(Saved entries)
^^^^^^^^

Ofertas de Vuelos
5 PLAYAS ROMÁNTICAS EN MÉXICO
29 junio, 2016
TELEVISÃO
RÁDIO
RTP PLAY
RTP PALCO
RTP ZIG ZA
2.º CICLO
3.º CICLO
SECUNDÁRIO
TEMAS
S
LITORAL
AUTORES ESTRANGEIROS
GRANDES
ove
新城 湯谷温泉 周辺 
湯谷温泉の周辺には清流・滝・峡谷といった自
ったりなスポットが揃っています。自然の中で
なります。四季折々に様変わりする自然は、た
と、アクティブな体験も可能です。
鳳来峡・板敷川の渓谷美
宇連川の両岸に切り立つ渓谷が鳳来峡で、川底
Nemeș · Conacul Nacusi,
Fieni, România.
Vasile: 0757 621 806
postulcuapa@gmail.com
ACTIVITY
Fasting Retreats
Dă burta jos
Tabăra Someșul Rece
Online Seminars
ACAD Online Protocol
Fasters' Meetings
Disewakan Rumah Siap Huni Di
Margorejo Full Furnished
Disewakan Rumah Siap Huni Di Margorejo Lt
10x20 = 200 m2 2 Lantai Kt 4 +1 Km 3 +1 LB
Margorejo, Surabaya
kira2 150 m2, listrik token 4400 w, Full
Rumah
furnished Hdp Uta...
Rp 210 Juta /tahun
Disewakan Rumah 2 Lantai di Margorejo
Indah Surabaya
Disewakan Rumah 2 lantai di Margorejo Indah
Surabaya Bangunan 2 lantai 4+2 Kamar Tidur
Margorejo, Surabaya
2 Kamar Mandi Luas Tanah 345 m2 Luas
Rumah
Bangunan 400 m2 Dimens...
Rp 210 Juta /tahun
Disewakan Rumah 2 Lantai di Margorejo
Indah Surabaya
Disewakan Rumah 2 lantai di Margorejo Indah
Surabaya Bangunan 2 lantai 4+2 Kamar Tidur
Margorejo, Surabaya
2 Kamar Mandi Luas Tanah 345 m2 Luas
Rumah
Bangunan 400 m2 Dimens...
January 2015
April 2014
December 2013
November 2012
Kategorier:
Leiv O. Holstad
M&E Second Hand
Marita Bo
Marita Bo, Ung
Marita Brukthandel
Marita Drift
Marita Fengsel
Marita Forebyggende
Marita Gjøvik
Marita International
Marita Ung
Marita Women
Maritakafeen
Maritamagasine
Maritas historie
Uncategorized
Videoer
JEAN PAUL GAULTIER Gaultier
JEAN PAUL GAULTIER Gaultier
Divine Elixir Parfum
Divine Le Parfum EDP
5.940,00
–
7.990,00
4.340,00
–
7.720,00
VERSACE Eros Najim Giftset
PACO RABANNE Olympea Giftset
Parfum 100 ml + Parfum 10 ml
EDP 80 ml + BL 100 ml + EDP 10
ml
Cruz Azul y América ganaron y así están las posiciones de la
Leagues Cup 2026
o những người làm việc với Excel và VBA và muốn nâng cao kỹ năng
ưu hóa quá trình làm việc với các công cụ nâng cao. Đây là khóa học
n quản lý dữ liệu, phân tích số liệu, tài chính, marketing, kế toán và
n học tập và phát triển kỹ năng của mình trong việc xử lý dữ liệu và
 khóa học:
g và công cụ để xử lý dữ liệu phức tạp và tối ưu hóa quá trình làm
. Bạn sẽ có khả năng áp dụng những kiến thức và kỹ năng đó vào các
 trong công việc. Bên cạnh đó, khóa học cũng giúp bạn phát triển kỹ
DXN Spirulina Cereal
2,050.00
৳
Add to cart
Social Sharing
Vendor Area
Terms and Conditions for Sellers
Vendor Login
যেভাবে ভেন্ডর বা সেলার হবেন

^^^^^^^^

◆ Activity
Nothing but an exact repetition of the entries is expected here.

◆ Written answer
Ofertas de Vuelos
5 PLAYAS ROMÁNTICAS EN MÉXICO
29 junio, 2016
TELEVISÃO
RÁDIO
RTP PLAY
RTP PALCO
RTP ZIG ZA
2.º CICLO
3.º CICLO
SECUNDÁRIO
TEMAS
S
LITORAL
AUTORES ESTRANGEIROS
GRANDES
ove
新城 湯谷温泉 周辺 
湯谷温泉の周辺には清流・滝・峡谷といった自
ったりなスポットが揃っています。自然の中で
なります。四季折々に様変わりする自然は、た
と、アクティブな体験も可能です。
鳳来峡・板敷川の渓谷美
宇連川の両岸に切り立つ渓谷が鳳来峡で、川底
Nemeș · Conacul Nacusi,
Fieni, România.
Vasile: 0757 621 806
postulcuapa@gmail.com
ACTIVITY
Fasting Retreats
Dă burta jos
Tabăra Someșul Rece
Online Seminars
ACAD Online Protocol
Fasters' Meetings
Disewakan Rumah Siap Huni Di
Margorejo Full Furnished
Disewakan Rumah Siap Huni Di Margorejo Lt
10x20 = 200 m2 2 Lantai Kt 4 +1 Km 3 +1 LB
Margorejo, Surabaya
kira2 150 m2, listrik token 4400 w, Full
Rumah
furnished Hdp Uta...
Rp 210 Juta /tahun
Disewakan Rumah 2 Lantai di Margorejo
Indah Surabaya
Disewakan Rumah 2 lantai di Margorejo Indah
Surabaya Bangunan 2 lantai 4+2 Kamar Tidur
Margorejo, Surabaya
2 Kamar Mandi Luas Tanah 345 m2 Luas
Rumah
Bangunan 400 m2 Dimens...
Rp 210 Juta /tahun
Disewakan Rumah 2 Lantai di Margorejo
Indah Surabaya
Disewakan Rumah 2 lantai di Margorejo Indah
Surabaya Bangunan 2 lantai 4+2 Kamar Tidur
Margorejo, Surabaya
2 Kamar Mandi Luas Tanah 345 m2 Luas
Rumah
Bangunan 400 m2 Dimens...
January 2015
April 2014
December 2013
November 2012
Kategorier:
Leiv O. Holstad
M&E Second Hand
Marita Bo
Marita Bo, Ung
Marita Brukthandel
Marita Drift
Marita Fengsel
Marita Forebyggende
Marita Gjøvik
Marita International
Marita Ung
Marita Women
Maritakafeen
Maritamagasine
Maritas historie
Uncategorized
Videoer
JEAN PAUL GAULTIER Gaultier
JEAN PAUL GAULTIER Gaultier
Divine Elixir Parfum
Divine Le Parfum EDP
5.940,00
–
7.990,00
4.340,00
–
7.720,00
VERSACE Eros Najim Giftset
PACO RABANNE Olympea Giftset
Parfum 100 ml + Parfum 10 ml
EDP 80 ml + BL 100 ml + EDP 10
ml
Cruz Azul y América ganaron y así están las posiciones de la
Leagues Cup 2026
o những người làm việc với Excel và VBA và muốn nâng cao kỹ năng
ưu hóa quá trình làm việc với các công cụ nâng cao. Đây là khóa học
n quản lý dữ liệu, phân tích số liệu, tài chính, marketing, kế toán và
n học tập và phát triển kỹ năng của mình trong việc xử lý dữ liệu và
 khóa học:
g và công cụ để xử lý dữ liệu phức tạp và tối ưu hóa quá trình làm
. Bạn sẽ có khả năng áp dụng những kiến thức và kỹ năng đó vào các
 trong công việc. Bên cạnh đó, khóa học cũng giúp bạn phát triển kỹ
DXN Spirulina Cereal
2,050.00
৳
Add to cart
Social Sharing
Vendor Area
Terms and Conditions for Sellers
Vendor Login
যেভাবে ভেন্ডর বা সেলার হবেন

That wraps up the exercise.